To conclude, CAFSD makes a valuable contribution to computer vision-assisted food and dietary tracking applications, which can also be used in various settings like smart restaurants and supermarkets. It could play a significant role in advancing local CV food-tracking applications, with the potential to enhance nutrition literacy, increase dietary awareness, and promote healthier food choices. These advancements have the potential to impact overall agriculture, the environment, and the food system in the region.

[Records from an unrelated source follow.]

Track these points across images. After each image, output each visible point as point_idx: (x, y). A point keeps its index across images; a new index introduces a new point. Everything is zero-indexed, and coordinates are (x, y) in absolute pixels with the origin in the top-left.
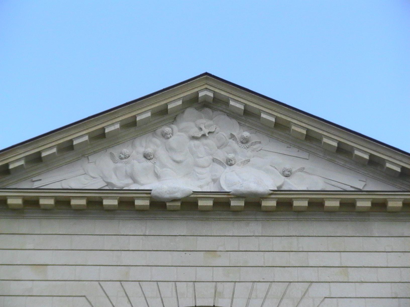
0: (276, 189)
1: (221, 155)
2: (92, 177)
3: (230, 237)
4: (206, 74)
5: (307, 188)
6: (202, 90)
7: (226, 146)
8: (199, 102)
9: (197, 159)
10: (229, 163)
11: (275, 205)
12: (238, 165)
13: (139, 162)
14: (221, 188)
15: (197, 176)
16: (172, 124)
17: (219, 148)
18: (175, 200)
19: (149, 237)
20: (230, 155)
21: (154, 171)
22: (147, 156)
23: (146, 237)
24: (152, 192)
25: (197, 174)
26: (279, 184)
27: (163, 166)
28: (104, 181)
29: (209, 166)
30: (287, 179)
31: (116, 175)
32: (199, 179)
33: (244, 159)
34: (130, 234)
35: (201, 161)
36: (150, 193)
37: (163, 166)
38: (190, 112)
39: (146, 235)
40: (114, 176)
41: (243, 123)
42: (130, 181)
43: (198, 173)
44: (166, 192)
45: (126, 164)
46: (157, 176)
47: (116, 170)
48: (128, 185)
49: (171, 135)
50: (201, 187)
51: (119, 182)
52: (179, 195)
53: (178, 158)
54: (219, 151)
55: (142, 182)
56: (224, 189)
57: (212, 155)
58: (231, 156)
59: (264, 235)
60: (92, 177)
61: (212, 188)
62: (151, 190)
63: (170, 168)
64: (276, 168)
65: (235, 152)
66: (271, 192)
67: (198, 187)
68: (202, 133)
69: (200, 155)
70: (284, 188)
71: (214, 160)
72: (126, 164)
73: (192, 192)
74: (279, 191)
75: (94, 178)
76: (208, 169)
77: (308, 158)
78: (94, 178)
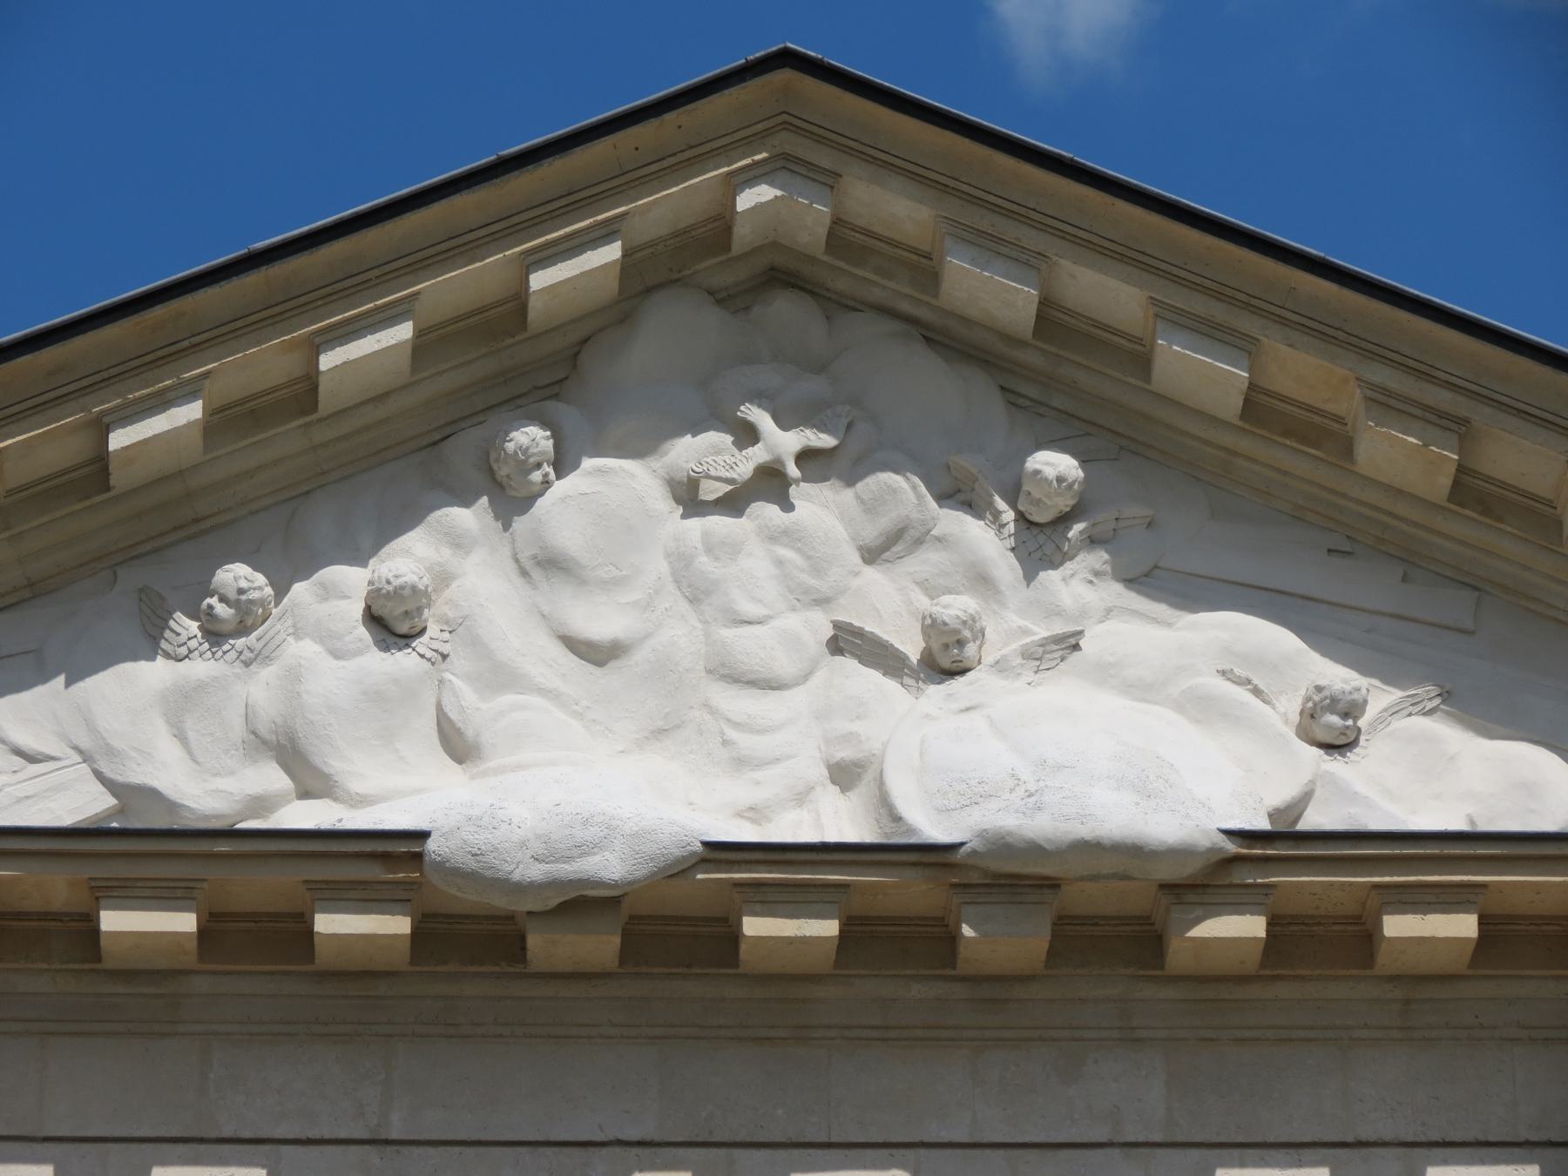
0: (1263, 824)
1: (892, 606)
2: (19, 752)
3: (959, 1152)
4: (600, 664)
5: (1472, 823)
6: (751, 177)
7: (919, 542)
8: (737, 247)
9: (729, 634)
10: (944, 661)
11: (1263, 934)
12: (1000, 667)
13: (337, 654)
14: (897, 819)
15: (725, 743)
16: (556, 397)
17: (872, 555)
18: (582, 903)
19: (405, 1150)
20: (946, 599)
21: (440, 708)
22: (390, 624)
23: (390, 1149)
24: (432, 845)
25: (731, 734)
26: (1280, 794)
27: (500, 677)
28: (99, 776)
29: (805, 677)
30: (1334, 765)
31: (182, 738)
32: (742, 763)
33: (1042, 632)
34: (279, 1133)
35: (755, 646)
36: (419, 856)
37: (500, 677)
38: (677, 329)
39: (387, 1142)
40: (167, 747)
41: (1032, 391)
42: (271, 778)
43: (737, 725)
44: (523, 844)
45: (247, 664)
46: (458, 745)
47: (180, 707)
48: (262, 804)
49: (550, 470)
50: (753, 813)
51: (209, 784)
52: (610, 866)
53: (599, 620)
54: (872, 575)
55: (356, 786)
56: (911, 830)
57: (822, 602)
58: (956, 606)
59: (1181, 1138)
60: (19, 752)
61: (841, 821)
62: (423, 835)
63: (542, 691)
64: (1257, 692)
65: (981, 581)
66: (1231, 847)
67: (740, 815)
68: (757, 455)
69: (749, 608)
70: (1315, 819)
71: (847, 641)
72: (247, 664)
73: (698, 847)
74: (1279, 843)
75: (31, 758)
76: (797, 698)
77: (1468, 624)
78: (31, 758)
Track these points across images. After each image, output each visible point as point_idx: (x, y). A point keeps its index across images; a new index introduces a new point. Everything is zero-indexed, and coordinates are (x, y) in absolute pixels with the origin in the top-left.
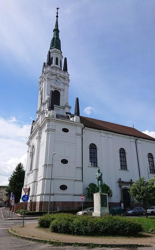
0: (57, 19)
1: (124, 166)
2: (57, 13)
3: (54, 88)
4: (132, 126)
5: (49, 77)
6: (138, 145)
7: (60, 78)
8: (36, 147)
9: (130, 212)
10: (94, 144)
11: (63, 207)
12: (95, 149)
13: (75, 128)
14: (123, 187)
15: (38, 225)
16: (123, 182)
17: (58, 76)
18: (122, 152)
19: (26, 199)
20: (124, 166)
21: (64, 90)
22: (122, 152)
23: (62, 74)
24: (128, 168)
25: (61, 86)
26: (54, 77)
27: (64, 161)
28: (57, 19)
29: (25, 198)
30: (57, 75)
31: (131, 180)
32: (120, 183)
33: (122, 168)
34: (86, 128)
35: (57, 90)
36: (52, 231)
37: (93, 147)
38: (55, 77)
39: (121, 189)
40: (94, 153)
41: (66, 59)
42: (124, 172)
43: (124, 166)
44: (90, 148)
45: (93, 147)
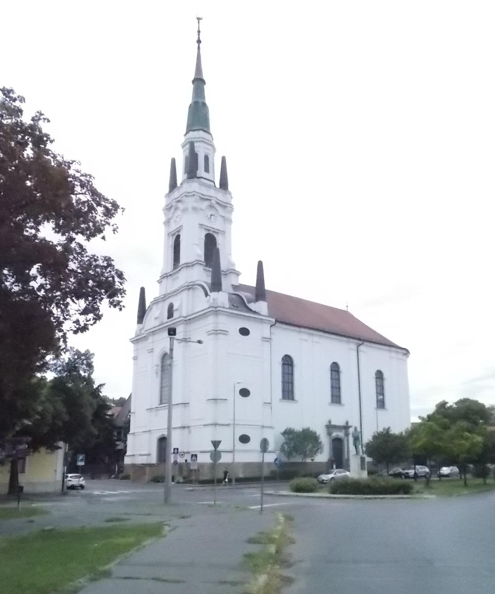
0: (199, 48)
1: (336, 398)
4: (343, 308)
5: (196, 205)
7: (217, 206)
9: (26, 296)
14: (334, 434)
18: (335, 369)
21: (224, 232)
22: (335, 369)
23: (220, 196)
24: (297, 395)
26: (206, 204)
27: (245, 393)
28: (199, 48)
30: (210, 200)
31: (347, 423)
32: (330, 427)
35: (211, 232)
37: (288, 362)
39: (330, 438)
42: (336, 408)
43: (336, 398)
45: (288, 362)
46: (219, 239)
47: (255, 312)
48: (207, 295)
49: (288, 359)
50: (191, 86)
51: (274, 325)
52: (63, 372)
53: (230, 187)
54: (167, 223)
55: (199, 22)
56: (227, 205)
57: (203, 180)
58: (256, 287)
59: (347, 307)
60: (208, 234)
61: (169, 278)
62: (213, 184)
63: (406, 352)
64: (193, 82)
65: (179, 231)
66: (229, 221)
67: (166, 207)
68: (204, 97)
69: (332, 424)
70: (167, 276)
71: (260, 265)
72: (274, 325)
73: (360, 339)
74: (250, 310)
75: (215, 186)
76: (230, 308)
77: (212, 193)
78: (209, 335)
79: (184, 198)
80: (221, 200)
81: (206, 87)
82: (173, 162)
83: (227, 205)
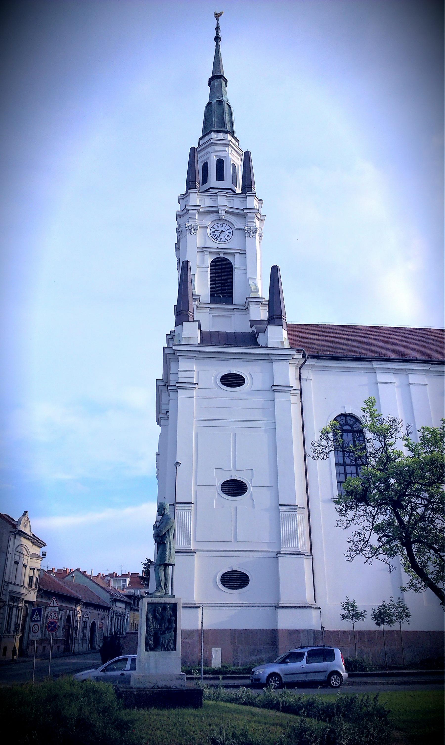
0: (217, 22)
2: (217, 29)
8: (139, 624)
11: (236, 651)
12: (357, 435)
13: (268, 365)
17: (220, 212)
34: (310, 362)
35: (222, 255)
38: (213, 217)
40: (340, 473)
46: (236, 263)
57: (211, 190)
60: (217, 258)
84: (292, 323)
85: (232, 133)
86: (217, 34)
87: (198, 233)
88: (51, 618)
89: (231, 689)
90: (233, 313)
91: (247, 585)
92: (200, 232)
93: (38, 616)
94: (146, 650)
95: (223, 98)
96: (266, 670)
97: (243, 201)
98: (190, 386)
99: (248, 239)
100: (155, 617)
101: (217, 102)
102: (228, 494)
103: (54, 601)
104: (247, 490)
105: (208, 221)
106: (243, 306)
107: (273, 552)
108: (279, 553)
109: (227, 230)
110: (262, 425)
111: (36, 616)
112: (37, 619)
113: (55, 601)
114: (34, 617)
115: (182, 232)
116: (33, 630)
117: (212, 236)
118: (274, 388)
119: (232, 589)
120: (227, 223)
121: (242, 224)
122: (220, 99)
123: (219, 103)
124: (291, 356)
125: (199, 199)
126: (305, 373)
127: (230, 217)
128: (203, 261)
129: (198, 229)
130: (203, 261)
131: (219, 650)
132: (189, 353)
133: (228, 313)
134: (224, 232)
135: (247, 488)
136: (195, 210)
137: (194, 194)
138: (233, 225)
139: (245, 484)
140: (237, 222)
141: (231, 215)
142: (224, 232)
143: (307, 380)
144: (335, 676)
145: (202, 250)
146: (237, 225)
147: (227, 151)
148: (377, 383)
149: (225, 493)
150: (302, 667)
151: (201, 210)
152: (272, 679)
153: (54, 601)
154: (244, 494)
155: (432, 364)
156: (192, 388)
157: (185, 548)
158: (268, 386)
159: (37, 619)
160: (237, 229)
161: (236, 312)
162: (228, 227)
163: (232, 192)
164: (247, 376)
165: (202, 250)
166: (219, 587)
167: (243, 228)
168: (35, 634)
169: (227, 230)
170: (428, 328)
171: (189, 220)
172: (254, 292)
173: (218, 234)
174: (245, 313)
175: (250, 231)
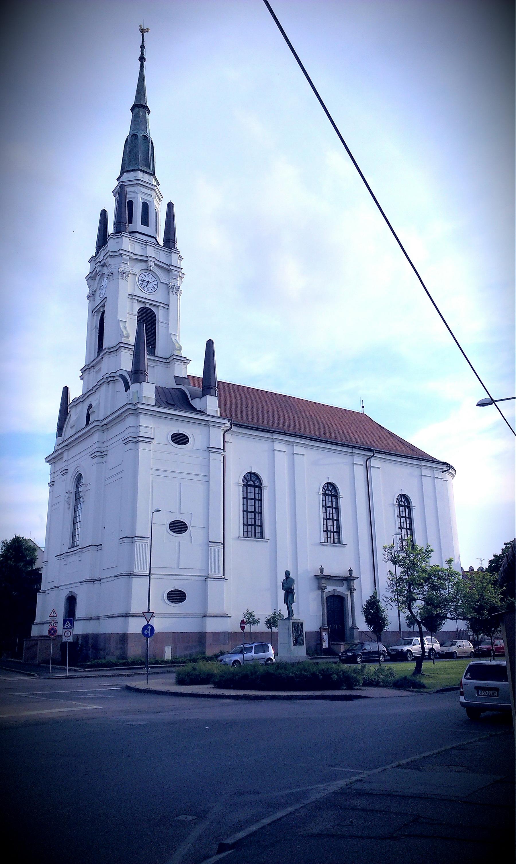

The performance outcomes of the trained food object detection models on our dataset demonstrate the effectiveness of the YOLOv8xl model as compared to smaller size models of the YOLOv8 family in accurately retrieving food-related information. As the next steps, we plan to integrate the model into a smartphone application and develop a dataset with macro- nutritional values and corresponding prediction models for more detailed guidance. A follow-up project will extend the dataset composition and the number of classes integrating regional food composition databases that encompass local foods, dishes, and their nutritional profiles. This step ensures our research is aligned with precise, region-specific data to support evidence-based decision-making for public health policies tailored to the target population. Furthermore, a comprehensive codebook to systematically link food images to their nutritional labels will be developed to visual data based on food type, portion size, and preparation method, with each image cross-referenced to nutritional data, including macronutrient and micronutrient profiles. This integration bridges the gap between visual representations of food and their corresponding nutritional values, making the dataset a valuable resource for dietary analysis and research, particularly in nutrition-related interventions.